"The idea of trompe l'oeil sculpture seems to be in the air," says Phil Desind, proprietor of Bethesda's Capricorn Gallery, 8004 Norfolk Ave.
The fool-the-eye (sort of) wood sculpture of Angelo Caravaglia of Salt Lake City is currently on view at the Capricorn, at the same time Wendell Castle's wood foolers are showing at the Fendrick Gallery in Georgetown and not long after Fumio Yoshimura showed similar work at the Nancy Hoffman Gallery in SoHo in New York.
Caravaglia, a professor of art at the University of Utah, carves true-to-life objects from unfinished pine: a vacuum cleaner, a French born and a three-dimensional still-life of a table with a pot of flowers, every bit carved, including the open book of family photographs. The closest resemblance to Castle's work is Caravaglia's carved old-fashioned jacket hanging on a clothes tree.
Some of Caravaglia's pieces are simple wonders of imitation, such as the full-size saddle. The more spectacular table arrangements, however, have considerable more presence as sculpture, and with an added twist. It is not so surprising to see a table made of wood, but the writhing pots of flowers seem to deny the very substance they are made of.
Castle chooses to carve only objects that naturally are the color of wood.

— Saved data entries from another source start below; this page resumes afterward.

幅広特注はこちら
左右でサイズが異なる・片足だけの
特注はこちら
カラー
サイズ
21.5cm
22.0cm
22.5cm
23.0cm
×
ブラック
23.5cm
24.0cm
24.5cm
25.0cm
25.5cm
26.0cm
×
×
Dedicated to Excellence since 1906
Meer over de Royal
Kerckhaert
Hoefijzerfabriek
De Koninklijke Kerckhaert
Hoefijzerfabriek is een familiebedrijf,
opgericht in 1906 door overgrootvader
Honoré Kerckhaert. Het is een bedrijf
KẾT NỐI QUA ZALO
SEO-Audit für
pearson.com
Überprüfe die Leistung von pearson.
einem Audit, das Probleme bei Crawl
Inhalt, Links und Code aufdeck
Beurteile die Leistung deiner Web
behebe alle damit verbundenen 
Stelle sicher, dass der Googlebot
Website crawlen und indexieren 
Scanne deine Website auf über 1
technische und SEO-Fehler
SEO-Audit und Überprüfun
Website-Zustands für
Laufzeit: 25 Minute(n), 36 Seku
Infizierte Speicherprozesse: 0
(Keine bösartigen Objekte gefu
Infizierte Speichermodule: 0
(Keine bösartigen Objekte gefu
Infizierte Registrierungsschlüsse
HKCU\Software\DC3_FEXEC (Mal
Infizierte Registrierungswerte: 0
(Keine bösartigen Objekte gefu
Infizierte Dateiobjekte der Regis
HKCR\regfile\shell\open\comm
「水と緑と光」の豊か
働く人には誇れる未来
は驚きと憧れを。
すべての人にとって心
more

And his pieces, unlike Caravaglia's could, by stretching it, actually be used as furniture.For Caravaglia, however, the color is totally irrelevant, since he is less interested in fooling the eye than delighting it and calling up the essence of the object.
Nancy Hoffman, Yoshimura's dealer, said that it isn't surprising to find this new interest in illusion. It has been happening for some time in photo-realist painting, as well as sculpture - for example, the work of Duane Hanson, whose casts of people, painted and dressed, are so real as to be starting.
The Castle show at the Fendrick continues through Nov. 4. The Capricorn Gallery show continues throught Oct. 29.